Unlike a plain fixed Q-format (a fixed number of fractional bits, which only covers a fixed range/precision trade-off and would over/underflow badly across this algorithm's actual value range – audio samples, FFT magnitudes in the thousands, and adaptation-rate fractions near zero, all flowing through the same arrays), this type renormalizes on every operation, so it tolerates the same wide dynamic range as float, at roughly the precision of a 16-bit mantissa (a relative error on the order of 2^-15, i.e. about 4-5 significant decimal digits – comparable to a compressed/half-precision float).
- Note
- Comparison operators (
<, >, etc.) convert both sides to float and compare natively – they're scalar, infrequent control-flow checks, not the per-element array math this class exists to keep off the FPU, so trading a little purity there for simpler, more obviously correct code is a reasonable trade.
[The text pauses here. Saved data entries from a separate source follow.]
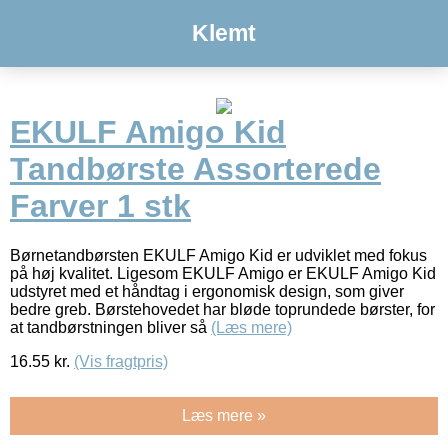
Klemt
EKULF Amigo Kid
Tandbørste Assorterede
Farver 1 stk
Børnetandbørsten EKULF Amigo Kid er udviklet med fokus
på høj kvalitet. Ligesom EKULF Amigo er EKULF Amigo Kid
udstyret med et håndtag i ergonomisk design, som giver
bedre greb. Børstehovedet har bløde toprundede børster, for
at tandbørstningen bliver så
(Læs mere)
16.55
kr.
(Vis fragtpris)
Læs mere »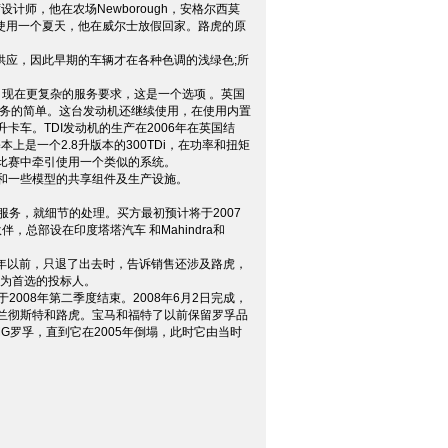
计师，他在农场Newborough，安格尔西莫
使用一个夏天，他在威尔士放假回家。路虎的原
供应，因此早期的车辆才在各种色调的浅绿色;所
。现在更复杂的服务要求，这是一个选项 。英国
一些服务的简单。这台发动机还继续使用，在使用内置
车。TDI发动机的生产在2006年在英国结
是一个2.8升版本的300TDi，在功率和扭矩
比赛中牵引使用一个类似的系统。
和一些模型的共享组件及生产设施。
服务，就细节的处理。买方最初预计将于2007
总部设在印度塔塔汽车 和Mahindra和
年以前，只退了出去时，告诉销售还涉及路虎，
作为首选的投标人。
008年第二季度结束。2008年6月2日完成，
兰彻斯特和路虎。宝马和福特了以前保留罗孚品
G罗孚，直到它在2005年倒塌，此时它由当时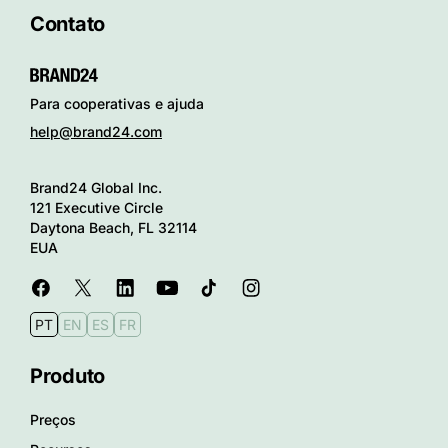
Contato
Para cooperativas e ajuda
help@brand24.com
Brand24 Global Inc.
121 Executive Circle
Daytona Beach, FL 32114
EUA
PT
EN
ES
FR
Produto
Preços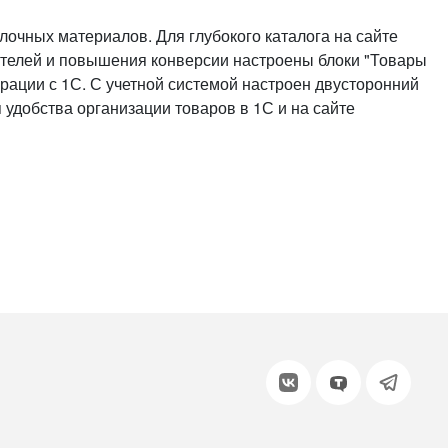
или войдите с помощью
очных материалов. Для глубокого каталога на сайте
пателей и повышения конверсии настроены блоки "Товары
рации с 1С. С учетной системой настроен двусторонний
 удобства организации товаров в 1С и на сайте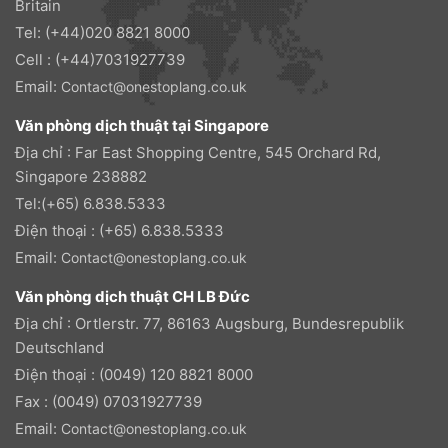
Britain
Tel: (+44)020 8821 8000
Cell : (+44)7031927739
Email:
Contact@onestoplang.co.uk
Văn phòng dịch thuật tại Singapore
Địa chỉ : Far East Shopping Centre, 545 Orchard Rd,
Singapore 238882
Tel:(+65) 6.838.5333
Điện thoại : (+65) 6.838.5333
Email:
Contact@onestoplang.co.uk
Văn phòng dịch thuật CH LB Đức
Địa chỉ : Ortlerstr. 77, 86163 Augsburg, Bundesrepublik
Deutschland
Điện thoại : (0049) 120 8821 8000
Fax : (0049) 07031927739
Email:
Contact@onestoplang.co.uk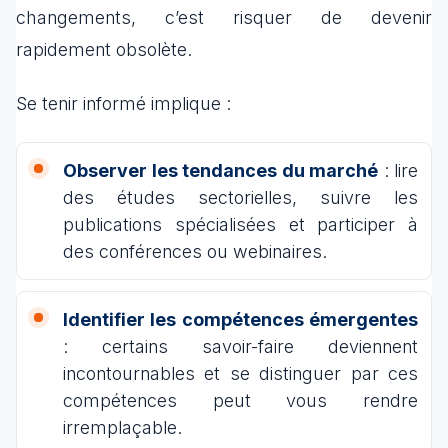
changements, c’est risquer de devenir
rapidement obsolète.
Se tenir informé implique :
Observer les tendances du marché
: lire
des études sectorielles, suivre les
publications spécialisées et participer à
des conférences ou webinaires.
Identifier les compétences émergentes
: certains savoir-faire deviennent
incontournables et se distinguer par ces
compétences peut vous rendre
irremplaçable.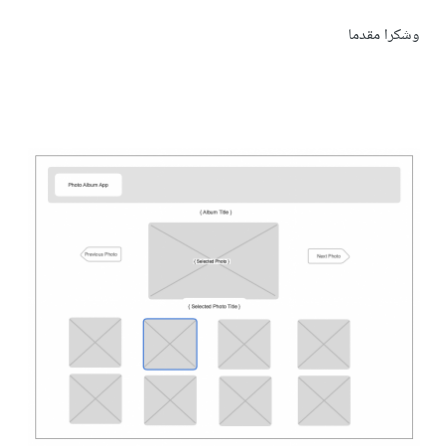
وشكرا مقدما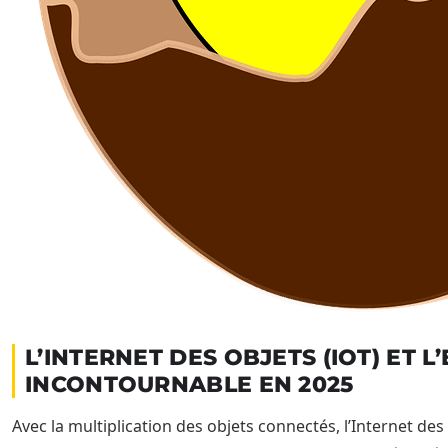
L’INTERNET DES OBJETS (IOT) ET 
INCONTOURNABLE EN 2025
Avec la multiplication des objets connectés, l’Internet d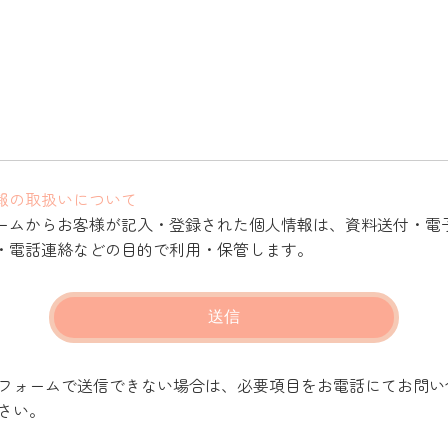
報の取扱いについて
ームからお客様が記入・登録された個人情報は、資料送付・電
・電話連絡などの目的で利用・保管します。
フォームで送信できない場合は、必要項目をお電話にてお問い
さい。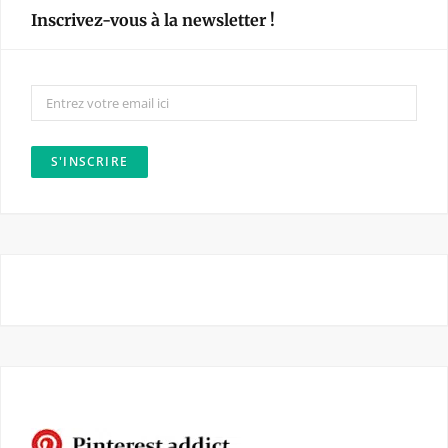
e
t
Inscrivez-vous à la newsletter !
b
a
o
g
o
r
k
a
m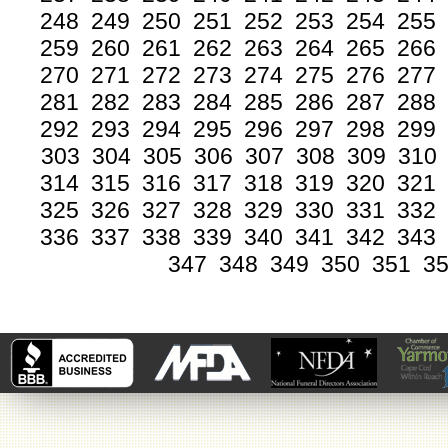
248
249
250
251
252
253
254
255
259
260
261
262
263
264
265
266
270
271
272
273
274
275
276
277
281
282
283
284
285
286
287
288
292
293
294
295
296
297
298
299
303
304
305
306
307
308
309
310
314
315
316
317
318
319
320
321
325
326
327
328
329
330
331
332
336
337
338
339
340
341
342
343
347
348
349
350
351
3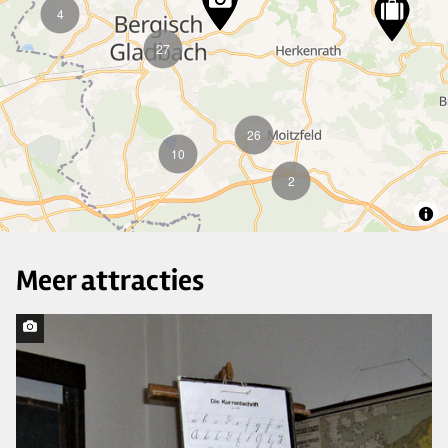
4
27
26
10
2
Meer attracties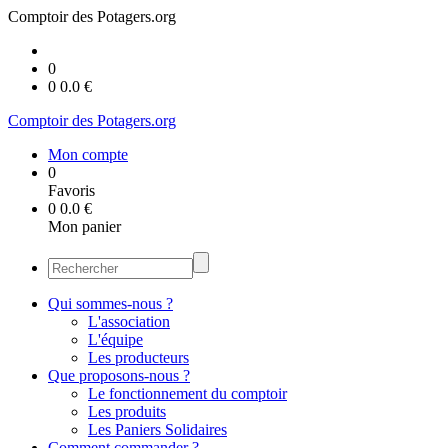
Comptoir des Potagers.org
0
0
0.0
€
Comptoir des Potagers.org
Mon compte
0
Favoris
0
0.0
€
Mon panier
Qui sommes-nous ?
L'association
L'équipe
Les producteurs
Que proposons-nous ?
Le fonctionnement du comptoir
Les produits
Les Paniers Solidaires
Comment commander ?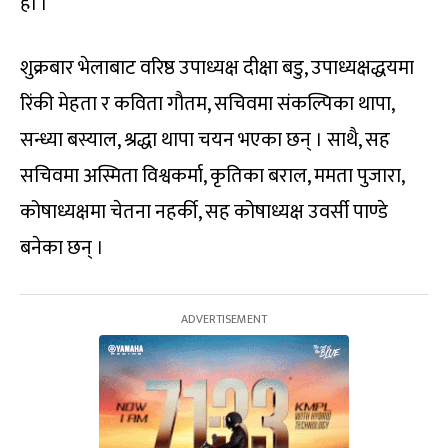
हो ।
शुक्रबार भेलाबाट वरिष्ठ उपाध्यक्ष दीक्षा बडु, उपाध्यक्षद्धयमा
रिंकी मेहता र कविता गौतम, सचिवमा संकल्पिका थापा,
सन्ध्या बस्याल, श्रद्धा थापा चयन भएका छन् । साथै, सह
सचिवमा अस्मिता विश्वकर्मा, कृतिका बराल, ममता पुजारा,
कोषाध्यक्षमा चेतना नहर्की, सह कोषाध्यक्ष उवर्सी पाण्डे
बनेका छन् ।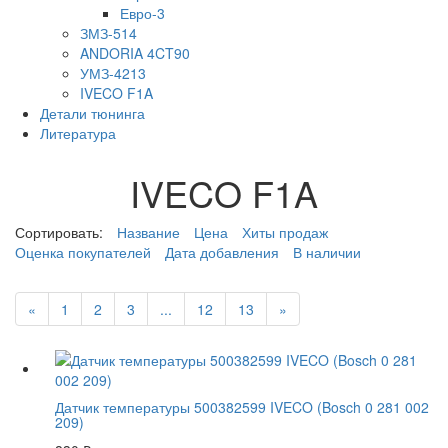
Евро-3
ЗМЗ-514
ANDORIA 4CT90
УМЗ-4213
IVECO F1A
Детали тюнинга
Литература
IVECO F1A
Сортировать:
Название
Цена
Хиты продаж
Оценка покупателей
Дата добавления
В наличии
«
1
2
3
...
12
13
»
Датчик температуры 500382599 IVECO (Bosch 0 281 002
209)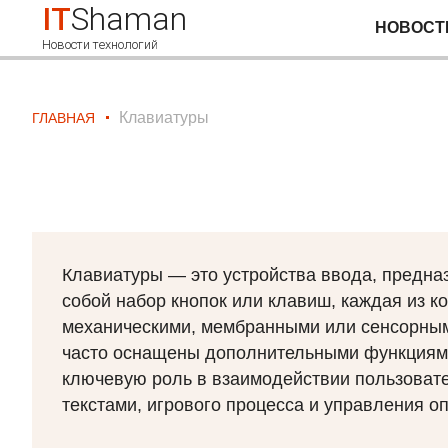
IT
Shaman
НОВОСТ
Новости технологий
Клавиатуры
ГЛАВНАЯ
Клавиатуры — это устройства ввода, предна
собой набор кнопок или клавиш, каждая из к
механическими, мембранными или сенсорным
часто оснащены дополнительными функциями
ключевую роль в взаимодействии пользовате
текстами, игрового процесса и управления 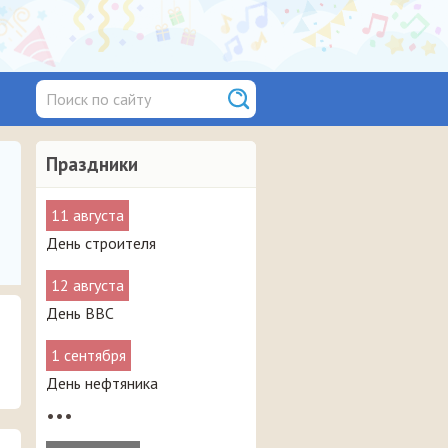
Праздники
11 августа
День строителя
12 августа
День ВВС
1 сентября
День нефтяника
•••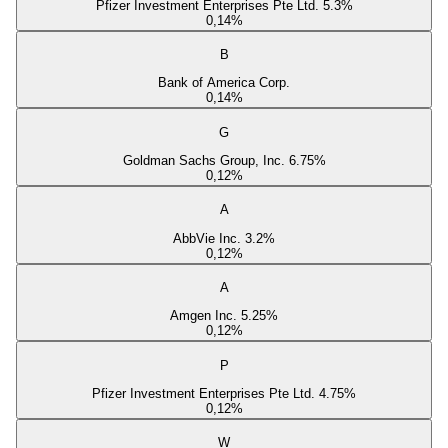
Pfizer Investment Enterprises Pte Ltd. 5.3%
0,14
%
B
Bank of America Corp.
0,14
%
G
Goldman Sachs Group, Inc. 6.75%
0,12
%
A
AbbVie Inc. 3.2%
0,12
%
A
Amgen Inc. 5.25%
0,12
%
P
Pfizer Investment Enterprises Pte Ltd. 4.75%
0,12
%
W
Arithmetic that mixes a PseudoFloat with a plain float/double literal (e.g. 0.7f * pseudoFloatValue) also still executes that specific operation using native float arithmetic via the implicit conversions below – avoiding all native float instructions everywhere would require rewriting every numeric literal in the algorithm as a PseudoFloat, which isn't done here. What this class does guarantee is that PseudoFloat-to-PseudoFloat arithmetic – the tight inner loops over whole arrays (FFT bins, filter weights, correlations) that dominate the algorithm's cost – runs on integer mantissa/exponent math throughout.